A Trip to Capitol Hill
- johnghaller
- Jul 16
- 3 min read
i.e. Mr. Smith Goes to Washington or rather, Dr. John (totally dating myself on the movie reference 😊)
This week I got the chance to be on Capitol Hill as co-chair of an Enrollment Management Advisory Group. My many thanks to my compadres for the opportunity and friendship. This month’s post will include an amalgam of themes from our conversation that resonated with me as takeaways. In a conversation I had with a senior NACAC representative last week, we talked about continuing to look for hope and joy in our work. I will say, I left the conversation on Capitol Hill with some sense of hope and optimism.
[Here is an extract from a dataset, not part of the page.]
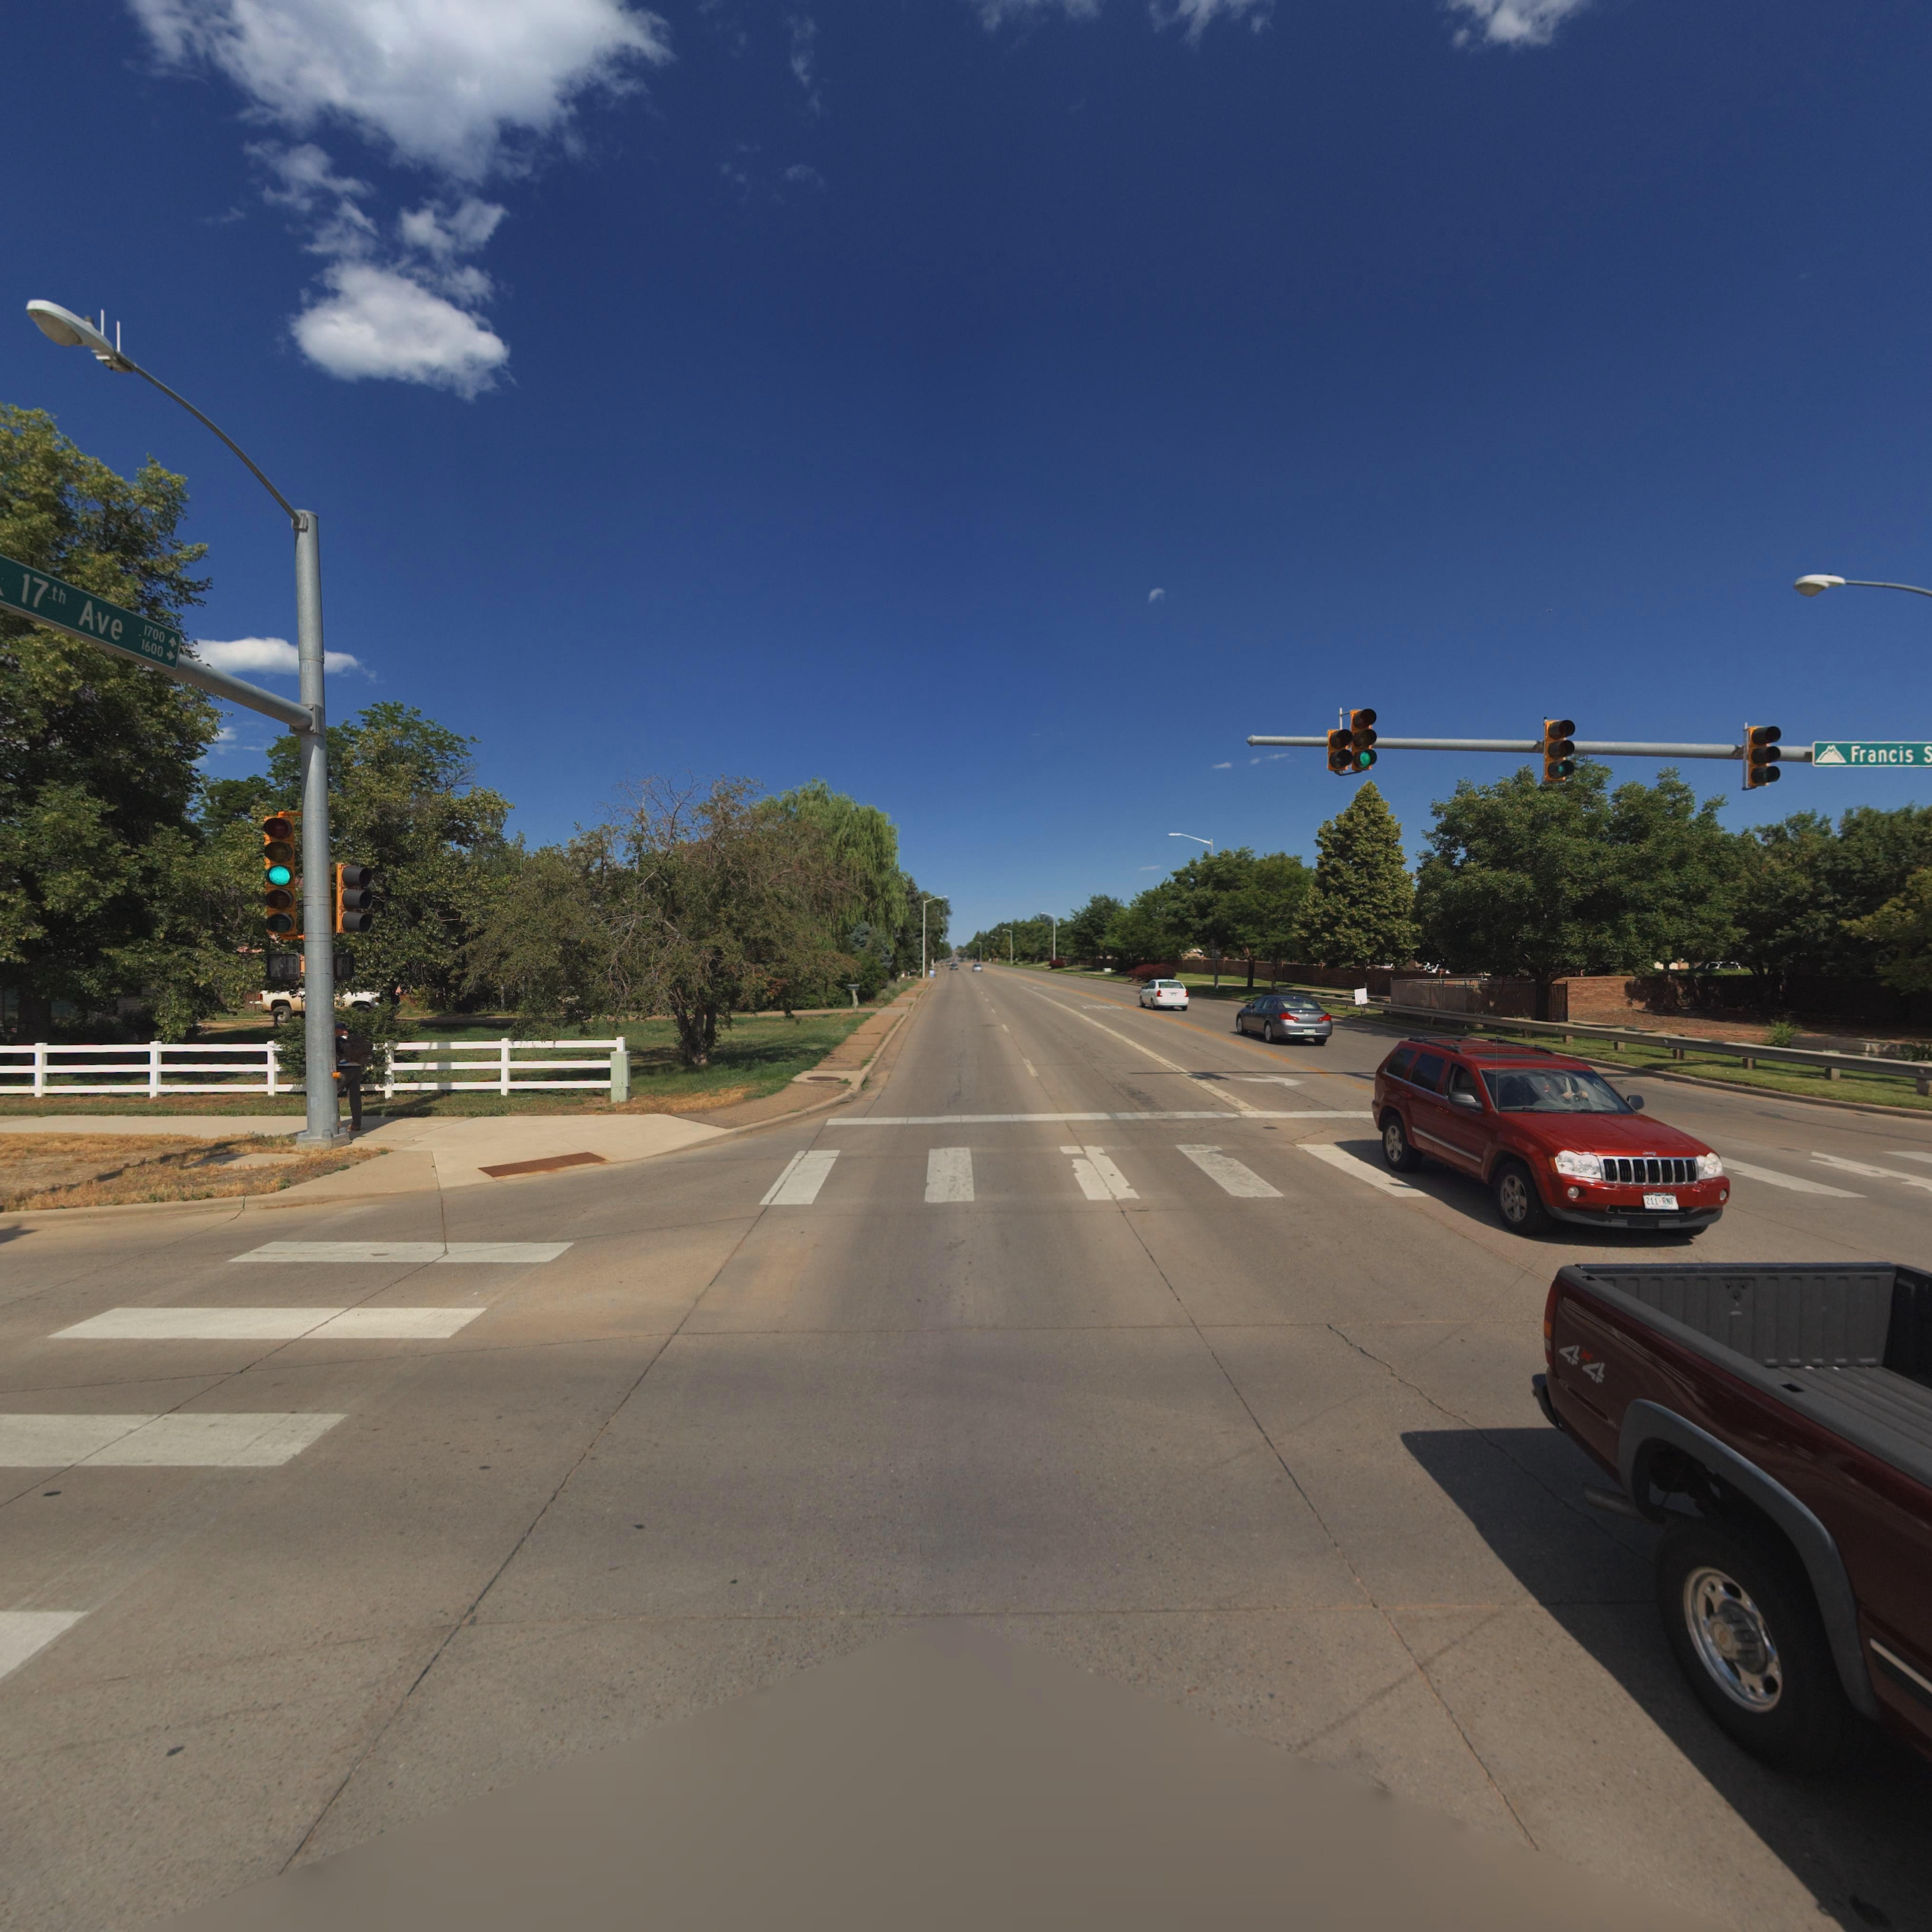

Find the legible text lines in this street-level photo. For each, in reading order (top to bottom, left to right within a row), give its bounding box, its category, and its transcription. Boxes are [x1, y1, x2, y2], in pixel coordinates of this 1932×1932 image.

[20, 572, 124, 641] StreetName: 17th Ave
[143, 623, 165, 643] StreetNumberRange: 1700
[141, 638, 175, 661] StreetNumberRange: 1600->
[1851, 745, 1914, 763] StreetName: Francis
One topic covered I believe is the grossly misinformed subject of student indebtedness. First, I think there is a current phenomenon that all student debt is bad. I do not believe this statement is true. I think some level of student debt ensures the student has some skin in the game or investment in their education. Now how much is too much is a personal decision and where the devil is in the details. That said, according to Congress.gov, 46% of student loans in AY2023-2024 were graduate loans. In addition, according to sofi.com, the average graduate student debt amount is $78,118. However, the average undergraduate student debt in 2024 was $25,583 according to educationdata.org. This amounts to about $6,400 per year for a traditional four-year graduate and is more than $50,000 less than graduate student loan debt – a meaningful difference. I find many times the challenge in the conversation is the outlier anecdote reported on the student who graduated with over $100,000 in undergraduate debt. As an industry, I think we need to do a better job of telling the undergraduate student debt story – and one I tried to convey.
Another topic discussed was the challenge associated with net price transparency given differing socioeconomic strata and how financial aid is perceived by and awarded to students. The story I shared was that families from the higher end of the socioeconomic strata feel they are paying too much and subsidizing lower income families. Families in the middle of the socioeconomic strata many times make too much to afford but not enough to qualify for financial assistance. This serves as an access barrier to higher education. Families from the lower end of the socioeconomic strata are concerned with the affordability of college. So, in working to develop best practice principles within enrollment management in higher education tied to net price transparency, we need to find a common thread amongst all three socioeconomic strata – a pretty heavy lift – acknowledged by the gallery.
Discussion also ensued around the topic of assessing a family’s demonstrated financial need consistently while allowing for some level of ability to predict cost of attendance beyond a single academic year. This would allow families to do more long-term college financial planning. One of the thoughtful recommendations and conversations involved capturing multiple years of income data that would smooth out variability in a family’s financial profile. This would allow for longer-term financial need assessment. Tied to this, discussion involved indexing financial aid awards such that as tuition increased annually, so did a family’s need-based financial aid package. I worked at one institution that indexed financial aid and another that grappled with the topic. It is not an inexpensive endeavor for an institution but not only does this allow families to financially plan for multiple years of college expense, but over time the emergence of an unmet financial need gap does also not occur contributing to increased student persistence. A real win for college completion.
Given my passion on the topic of student success, I tried to circle our conversations back to one involving a student focus. Many times, I find higher education conversations get caught up in topics on the institutions themselves, the finances – revenues and expenses, price and cost, and we lose the student mindset. One question that was asked of our panel involved how Congress could incentivize higher education? In addition to providing a menu option of potential incentives, I tried to advocate for institutions that are doing good work and making innovations in student success such that a greater proportion of students complete their academic goals – whether a degree, certificate, badge, or some other type of credential. Ultimately, if we continue to keep our focus on student outcomes, this serves as a win for higher education as well as the participants – the students.